Then "Just the Way You Are," a love song that Joel might have left off the album if Phoebe Snow and Linda Ronstadt hadn't convinced him of its potential, became a hit. So did "Movin' Out (Anthony's Song)," "Only the Good Die Young," and "She's Always a Woman." The Stranger would eventually sell over 10 million copies, and Billy Joel would go on to several decades of international superstardom.
But if the strongest songs on The Stranger account for Joel's enduring popularity, the weakest account for why he has aged into something like a piano-playing cross between Bruce Springsteen and Harry Chapin.
Like Springsteen, Joel sometimes wrote and performed with a bravado indicative of not only immaturity but also an unbecoming obliviousness to it. Like Chapin, Joel could be strident in his sentimentality, thus belying the otherwise charming qualities of his songs' various narrators.
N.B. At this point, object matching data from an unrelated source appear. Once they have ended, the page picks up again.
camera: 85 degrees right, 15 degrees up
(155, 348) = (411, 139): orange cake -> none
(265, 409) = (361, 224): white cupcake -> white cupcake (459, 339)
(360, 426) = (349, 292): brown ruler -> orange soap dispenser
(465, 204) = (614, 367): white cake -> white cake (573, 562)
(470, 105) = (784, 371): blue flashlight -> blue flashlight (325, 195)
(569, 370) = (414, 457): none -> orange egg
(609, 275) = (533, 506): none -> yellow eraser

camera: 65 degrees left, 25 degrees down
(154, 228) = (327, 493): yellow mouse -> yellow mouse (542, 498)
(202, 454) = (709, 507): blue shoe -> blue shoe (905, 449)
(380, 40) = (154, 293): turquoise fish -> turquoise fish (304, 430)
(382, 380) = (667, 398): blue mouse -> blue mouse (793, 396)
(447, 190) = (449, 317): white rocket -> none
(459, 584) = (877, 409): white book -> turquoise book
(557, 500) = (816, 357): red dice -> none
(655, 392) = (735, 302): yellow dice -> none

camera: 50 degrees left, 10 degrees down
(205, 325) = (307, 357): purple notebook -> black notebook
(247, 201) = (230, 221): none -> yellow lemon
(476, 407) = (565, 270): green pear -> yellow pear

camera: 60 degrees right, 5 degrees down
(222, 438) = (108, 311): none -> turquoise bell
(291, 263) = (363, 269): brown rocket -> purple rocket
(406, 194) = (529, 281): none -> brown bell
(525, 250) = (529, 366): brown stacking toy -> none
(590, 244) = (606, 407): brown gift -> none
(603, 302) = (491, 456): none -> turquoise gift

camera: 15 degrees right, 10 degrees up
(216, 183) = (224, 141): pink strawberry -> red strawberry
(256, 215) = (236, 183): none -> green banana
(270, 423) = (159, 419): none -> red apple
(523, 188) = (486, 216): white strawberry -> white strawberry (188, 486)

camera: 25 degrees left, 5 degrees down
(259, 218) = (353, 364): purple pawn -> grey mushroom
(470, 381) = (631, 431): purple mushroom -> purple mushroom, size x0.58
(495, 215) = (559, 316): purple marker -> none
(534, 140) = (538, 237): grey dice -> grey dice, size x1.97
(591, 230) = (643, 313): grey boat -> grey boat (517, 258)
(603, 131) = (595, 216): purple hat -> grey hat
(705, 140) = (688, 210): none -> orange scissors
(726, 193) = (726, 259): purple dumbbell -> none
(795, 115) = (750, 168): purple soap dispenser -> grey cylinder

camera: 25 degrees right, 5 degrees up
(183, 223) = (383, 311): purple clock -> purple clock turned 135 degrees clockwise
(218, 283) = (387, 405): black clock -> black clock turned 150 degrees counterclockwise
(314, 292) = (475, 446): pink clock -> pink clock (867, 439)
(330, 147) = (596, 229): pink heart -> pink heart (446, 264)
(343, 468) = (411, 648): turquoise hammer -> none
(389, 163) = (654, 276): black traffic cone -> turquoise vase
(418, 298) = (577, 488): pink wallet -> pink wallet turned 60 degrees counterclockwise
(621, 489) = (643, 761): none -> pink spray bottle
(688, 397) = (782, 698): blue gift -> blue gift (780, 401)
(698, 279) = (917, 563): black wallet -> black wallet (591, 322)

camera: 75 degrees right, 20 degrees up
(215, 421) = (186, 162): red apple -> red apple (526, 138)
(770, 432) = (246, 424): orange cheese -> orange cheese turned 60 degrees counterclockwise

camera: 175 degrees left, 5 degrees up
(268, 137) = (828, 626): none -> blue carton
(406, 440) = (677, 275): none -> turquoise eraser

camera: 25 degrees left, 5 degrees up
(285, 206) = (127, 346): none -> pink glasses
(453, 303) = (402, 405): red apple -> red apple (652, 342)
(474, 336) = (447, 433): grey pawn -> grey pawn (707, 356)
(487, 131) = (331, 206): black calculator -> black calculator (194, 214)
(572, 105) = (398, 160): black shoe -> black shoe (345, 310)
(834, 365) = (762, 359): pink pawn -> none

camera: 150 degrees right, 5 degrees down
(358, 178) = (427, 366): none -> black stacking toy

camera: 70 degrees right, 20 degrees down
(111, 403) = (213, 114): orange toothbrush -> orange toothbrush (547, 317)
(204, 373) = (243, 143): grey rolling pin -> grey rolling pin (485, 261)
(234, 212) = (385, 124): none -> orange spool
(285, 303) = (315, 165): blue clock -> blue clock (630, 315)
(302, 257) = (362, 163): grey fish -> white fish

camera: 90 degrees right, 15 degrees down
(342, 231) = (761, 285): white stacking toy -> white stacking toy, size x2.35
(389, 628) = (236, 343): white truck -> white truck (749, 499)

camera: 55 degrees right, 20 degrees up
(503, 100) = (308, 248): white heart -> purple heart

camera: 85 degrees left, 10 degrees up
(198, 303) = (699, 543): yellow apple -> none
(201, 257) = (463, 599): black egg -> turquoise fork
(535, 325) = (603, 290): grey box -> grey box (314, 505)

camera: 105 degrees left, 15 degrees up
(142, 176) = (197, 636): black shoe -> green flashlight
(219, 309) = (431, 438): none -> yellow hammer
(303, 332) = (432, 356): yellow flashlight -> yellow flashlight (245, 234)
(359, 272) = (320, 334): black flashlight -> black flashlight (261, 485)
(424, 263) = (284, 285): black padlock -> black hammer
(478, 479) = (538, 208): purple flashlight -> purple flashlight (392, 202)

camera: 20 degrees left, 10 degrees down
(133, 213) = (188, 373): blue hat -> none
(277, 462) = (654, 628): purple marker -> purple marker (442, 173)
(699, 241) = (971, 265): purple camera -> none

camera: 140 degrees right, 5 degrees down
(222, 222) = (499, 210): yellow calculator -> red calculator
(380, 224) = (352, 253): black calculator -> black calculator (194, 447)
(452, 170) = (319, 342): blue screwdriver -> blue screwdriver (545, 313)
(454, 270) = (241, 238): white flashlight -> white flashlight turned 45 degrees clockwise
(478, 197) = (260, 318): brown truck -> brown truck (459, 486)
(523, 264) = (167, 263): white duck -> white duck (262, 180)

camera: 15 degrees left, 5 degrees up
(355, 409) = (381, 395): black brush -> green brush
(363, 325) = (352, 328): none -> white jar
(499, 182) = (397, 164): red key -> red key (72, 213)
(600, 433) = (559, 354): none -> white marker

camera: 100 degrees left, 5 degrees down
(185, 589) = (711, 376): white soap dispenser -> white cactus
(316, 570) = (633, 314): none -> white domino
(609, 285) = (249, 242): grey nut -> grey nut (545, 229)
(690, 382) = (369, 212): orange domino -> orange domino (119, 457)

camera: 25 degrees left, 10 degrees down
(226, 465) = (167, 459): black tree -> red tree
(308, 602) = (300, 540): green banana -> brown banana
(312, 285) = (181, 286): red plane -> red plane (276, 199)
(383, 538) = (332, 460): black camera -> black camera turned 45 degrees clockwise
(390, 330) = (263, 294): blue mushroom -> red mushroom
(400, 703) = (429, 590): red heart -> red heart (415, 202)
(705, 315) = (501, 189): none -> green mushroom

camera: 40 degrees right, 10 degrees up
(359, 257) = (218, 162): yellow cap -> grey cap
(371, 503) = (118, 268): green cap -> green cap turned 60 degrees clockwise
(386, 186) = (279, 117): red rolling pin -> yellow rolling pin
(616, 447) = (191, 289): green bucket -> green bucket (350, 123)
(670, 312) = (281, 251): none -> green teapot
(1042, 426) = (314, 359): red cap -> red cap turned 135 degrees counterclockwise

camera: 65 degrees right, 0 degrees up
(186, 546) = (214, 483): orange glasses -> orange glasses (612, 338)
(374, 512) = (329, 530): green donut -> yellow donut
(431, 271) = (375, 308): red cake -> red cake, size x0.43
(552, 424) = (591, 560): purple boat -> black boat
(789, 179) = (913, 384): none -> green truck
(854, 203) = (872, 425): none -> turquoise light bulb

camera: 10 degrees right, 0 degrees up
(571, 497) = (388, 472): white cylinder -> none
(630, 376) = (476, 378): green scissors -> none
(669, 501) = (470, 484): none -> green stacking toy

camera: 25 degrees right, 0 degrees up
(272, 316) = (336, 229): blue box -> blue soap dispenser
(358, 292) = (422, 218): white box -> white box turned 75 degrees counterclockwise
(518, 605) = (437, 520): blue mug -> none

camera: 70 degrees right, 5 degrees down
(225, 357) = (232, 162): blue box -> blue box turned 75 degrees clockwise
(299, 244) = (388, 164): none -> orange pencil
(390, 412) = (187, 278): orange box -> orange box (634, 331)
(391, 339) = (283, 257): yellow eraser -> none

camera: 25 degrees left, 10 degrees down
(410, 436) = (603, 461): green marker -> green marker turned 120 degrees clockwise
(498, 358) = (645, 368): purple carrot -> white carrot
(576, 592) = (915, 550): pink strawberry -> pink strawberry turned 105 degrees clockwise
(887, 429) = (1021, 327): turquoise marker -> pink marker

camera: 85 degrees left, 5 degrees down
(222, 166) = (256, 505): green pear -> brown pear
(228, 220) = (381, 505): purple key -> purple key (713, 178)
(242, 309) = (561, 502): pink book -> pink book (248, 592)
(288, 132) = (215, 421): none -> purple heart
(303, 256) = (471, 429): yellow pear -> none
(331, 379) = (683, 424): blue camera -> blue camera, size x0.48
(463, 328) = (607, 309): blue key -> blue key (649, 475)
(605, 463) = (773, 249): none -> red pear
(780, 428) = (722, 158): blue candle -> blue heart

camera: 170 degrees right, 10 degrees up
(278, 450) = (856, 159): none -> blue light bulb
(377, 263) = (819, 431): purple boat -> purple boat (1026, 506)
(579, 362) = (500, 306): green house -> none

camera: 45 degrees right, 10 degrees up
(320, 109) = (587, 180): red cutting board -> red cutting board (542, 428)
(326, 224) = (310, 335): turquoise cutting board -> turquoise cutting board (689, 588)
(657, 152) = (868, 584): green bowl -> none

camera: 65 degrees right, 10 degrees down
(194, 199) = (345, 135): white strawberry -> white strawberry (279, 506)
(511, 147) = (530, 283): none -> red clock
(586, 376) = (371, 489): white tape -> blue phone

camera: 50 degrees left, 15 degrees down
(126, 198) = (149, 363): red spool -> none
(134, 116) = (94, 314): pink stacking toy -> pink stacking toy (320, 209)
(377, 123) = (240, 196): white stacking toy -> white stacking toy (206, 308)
Snow and Ronstadt's opinion notwithstanding, the singers of "Just the Way You Are" and "She's Always a Woman" are shallow, self-centered, and smug.
Only when he slipped completely into a character other than himself did the sum of his talent seem greater than its parts. That "Only the Good Die Young" still sounds like an excerpt from a rock 'n' roll West Side Story suggests his true environment may not have been the sports-arena stage but Broadway.